遊ぶように生きる。Vivi kiel Ludi.

「のし」で泳ぐ

 日曜日。海に行って泳ぎたかった。しかし、一緒に行ってくれる人がいなかったので断念。

 海で泳ぐのが好き。身体を焼くとか、砂浜で遊ぶとか、水着姿の彼女といちゃいちゃするとか、そういうのではなくて、純粋に海で泳ぐのが好きなのだ。プールで泳ぐのはあまり好きではない。あくまでも海で気ままに泳ぐのが好き。
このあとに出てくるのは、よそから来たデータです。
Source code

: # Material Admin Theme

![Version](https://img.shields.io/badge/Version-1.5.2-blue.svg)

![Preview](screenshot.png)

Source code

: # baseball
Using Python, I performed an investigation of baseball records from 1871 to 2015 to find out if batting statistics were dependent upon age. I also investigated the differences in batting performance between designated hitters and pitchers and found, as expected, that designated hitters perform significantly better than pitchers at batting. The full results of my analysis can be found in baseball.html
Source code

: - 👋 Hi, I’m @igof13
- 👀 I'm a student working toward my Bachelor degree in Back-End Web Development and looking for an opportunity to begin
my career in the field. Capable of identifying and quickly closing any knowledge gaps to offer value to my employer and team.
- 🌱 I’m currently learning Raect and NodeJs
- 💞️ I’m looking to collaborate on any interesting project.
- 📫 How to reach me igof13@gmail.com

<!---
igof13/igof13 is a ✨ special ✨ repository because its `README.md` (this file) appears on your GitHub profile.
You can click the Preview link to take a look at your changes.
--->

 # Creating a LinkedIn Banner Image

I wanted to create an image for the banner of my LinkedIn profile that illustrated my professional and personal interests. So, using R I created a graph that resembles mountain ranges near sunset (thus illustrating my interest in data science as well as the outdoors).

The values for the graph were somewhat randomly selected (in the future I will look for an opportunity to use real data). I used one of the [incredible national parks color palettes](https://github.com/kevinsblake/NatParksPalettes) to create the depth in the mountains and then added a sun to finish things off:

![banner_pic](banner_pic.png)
 私の泳ぎ方は、中学校時代に強制参加の水泳学校で身につけさせられた「のし」だ。「横泳ぎ」とも呼ばれる日本泳法(こういうとなんとなくかっこいいが)で、泳いでいる姿はけっして格好のいいものではないが、長距離も楽に泳げる。合宿の水泳学校は今思い出しても、楽しかった記憶はわずかだが、結果としてのしができるようになったのは大きな遺産だ。

 わけのわからないうちに、無理矢理何かを身につけさせられるというのは、今ではあまり通用しなくなったやり方だが、ちょっといい点もある。それはやっておいて損はないということがあって、でも普通に生きていたならやらないだろうし、その価値も若いときには分からないだろうね、というようなことを無理矢理にでもやらせてしまうシステムあるいは伝統というものだろう。

 のしで泳いでいると、苦しくなることもなく、いくらでも泳げそうな気がする。海水浴場の安全エリアを示す、沖合いの発泡スチロール性のウキまで、とりあえず泳ぐ。そこでぷかぷか浮いてひと休み。さすがにそこまで来る人はあまりいない。のんびりと1人の気分を味わう。水深は何メートルあるのかわからないが、怖いことはない。また、ゆっくり泳げば、すぐに岸まで着くから。

 のしは海に合った泳ぎ方だと思う。なぜなら、疲れてきたら、ペースをゆっくりにできるからだ。ペースをゆっくりしても沈まない泳ぎ方だ。クロールにしても、平泳ぎにしても、訓練されている人は大丈夫なのだろうが、普通の人がああいう泳ぎ方を海ですれば、すぐに息が上がってしまうのではないだろうか。足の付かないところで、息が上がってしまうような泳ぎ方をするのはとても危険だ。海水浴場での事故のニュースを聞くたびにそう思う。

 娘たちにはぜひ「のし泳ぎ」を伝授したいのだが、はたして聞き入れてくれるかどうか。